The speaker of the House of Representatives and the chief sponsor of the lottery’s enabling law last winter, Rep. Robbie Wills of Conway, said he went along with the $324,000 (plus perks) for Ernie Passailaigue, the South Carolina politician hired to run the lottery, but not all the other six-figure salaries. Gov. Mike Beebe was the first to detect rising public choler over the salaries and to say he didn’t like them.

One by one, the lawmakers who were picked by the legislature’s presiding officers to oversee the lottery’s operations (they can tut-tut or amen, but they are powerless to really do anything) said they didn’t expect the high salaries when they endorsed Passailaigue’s first pay schedule. But what did they expect when the maximums were so high? Actually, all the hires so far have been a little below the maximums the legislators endorsed, except for the sheriff of Grant County, whose $115,000 was the ceiling for the man who would look after security in the lottery offices.

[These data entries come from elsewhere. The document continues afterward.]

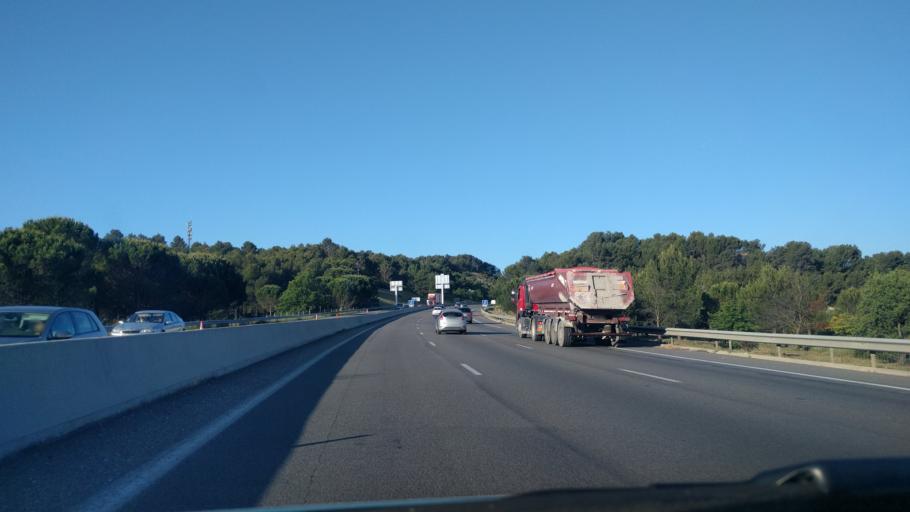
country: FR
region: Provence-Alpes-Cote d'Azur
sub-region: Departement des Bouches-du-Rhone
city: Venelles
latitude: 43.6019
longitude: 5.4961
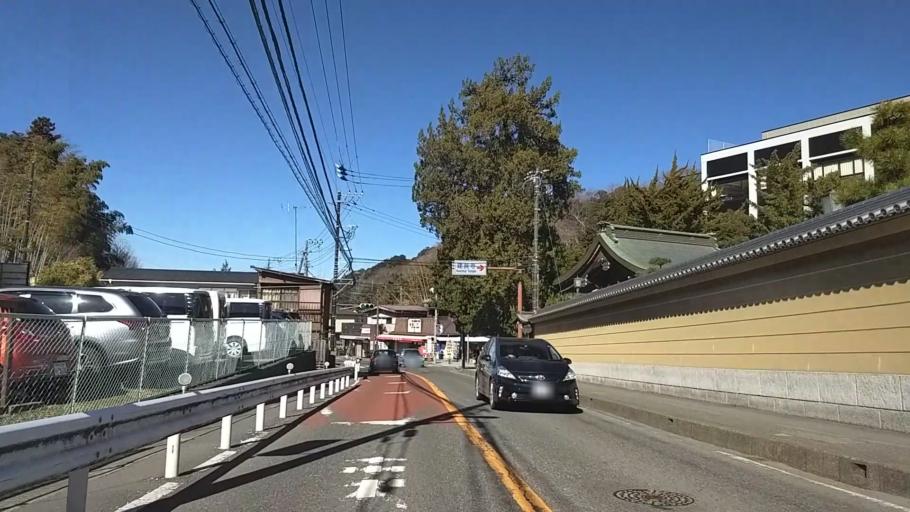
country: JP
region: Kanagawa
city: Kamakura
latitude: 35.3304
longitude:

Sen. David Johnson of Little Rock, an impressive young man who was elected to the upper chamber last year, was one of the overseers who expressed his dismay this week. He said the legislature, which will reassemble in January, should take another look at the lottery operations and reduce the big salaries. But it is not at all clear that the legislature can legally enforce any economies. The legislature’s power over compensation and other spending in government agencies lies in appropriations. One of the little-noticed provisos in the constitutional amendment authorizing the lottery that voters approved in November said the legislature could never appropriate any of the funds that the lottery raises. (Until the lottery starts, the lottery salaries are paid from the state’s general funds, which are your income taxes.) The lottery is supposed to be free to spend money however it wishes without restraints imposed by either the executive or legislative branches. That is in the Constitution now.

One man in the legislature and one on the lottery commission are not having any second thoughts. Ray Thornton, the commission’s chairman, and Sen. Bob Johnson, the president pro tempore of the Senate, who appointed Thornton to the commission, said all the hires were just fine and that there was nothing to regret.

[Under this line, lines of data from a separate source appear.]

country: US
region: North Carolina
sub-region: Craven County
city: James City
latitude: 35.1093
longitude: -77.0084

John Brummett, the Stephens Media columnist who has blown hot and cold on the lottery business, suggested yesterday why no one should be surprised at the coincidence. When Thornton was a congressman from the Second District, Johnson was on his staff. Also on Thornton’s staff were Julie Baldridge, who had been an aide when he was president of the University of Arkansas, and Bridgette Frazier. When Johnson went to the legislature and became speaker of the House he hired Frazier, who had gotten a law degree, as the House’s “counsel.” The House had never had a lawyer on its staff before and some questioned whether it ever needed one. As presiding officer of the House and then the Senate, he borrowed Baldridge from the law school at Little Rock, where she had gone to work, to help him during legislative sessions.

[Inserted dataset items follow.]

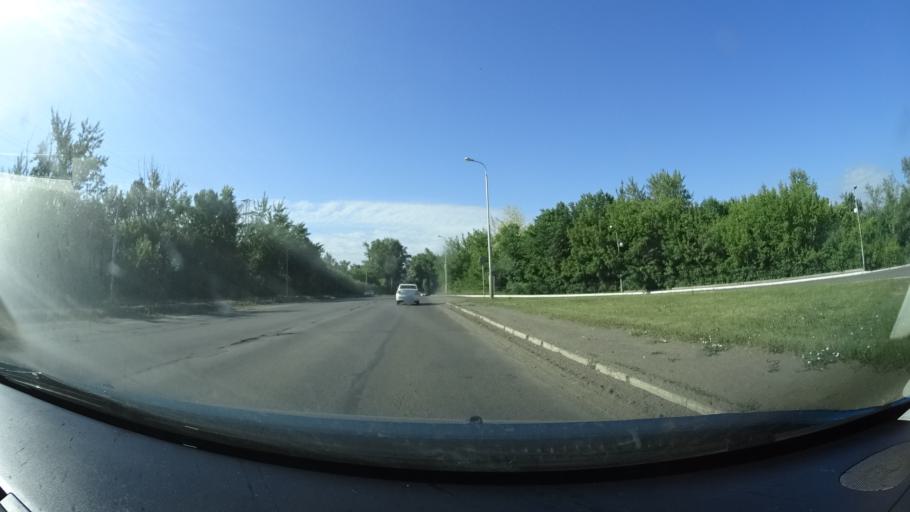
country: RU
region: Bashkortostan
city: Ufa
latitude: 54.8460
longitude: 56.0765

As Brummett recounted it, Johnson asked Baldridge to help in developing the lottery legislation last winter and she made contact with Passailaigue in South Carolina to get advice. They got on good terms. Johnson appointed Thornton to the lottery commission and the others elected him chairman. Thornton called Passailaigue and got him to accept the Arkansas job for $324,000. Passailaigue’s first hire at Little Rock was Baldridge, who got a raise of $30,000. Next he created the job of lottery counsel and hired. . . . Who else but Bridgette Frazier? The security director, now the highest law enforcement official in Arkansas history, was the sheriff in Thornton’s home town.

Remember when all the lottery advocates, including Lt. Gov. Bill Halter, said it was important to go out of state and get a professional to run the lottery because it would be free of politics and cronyism. How did that turn out?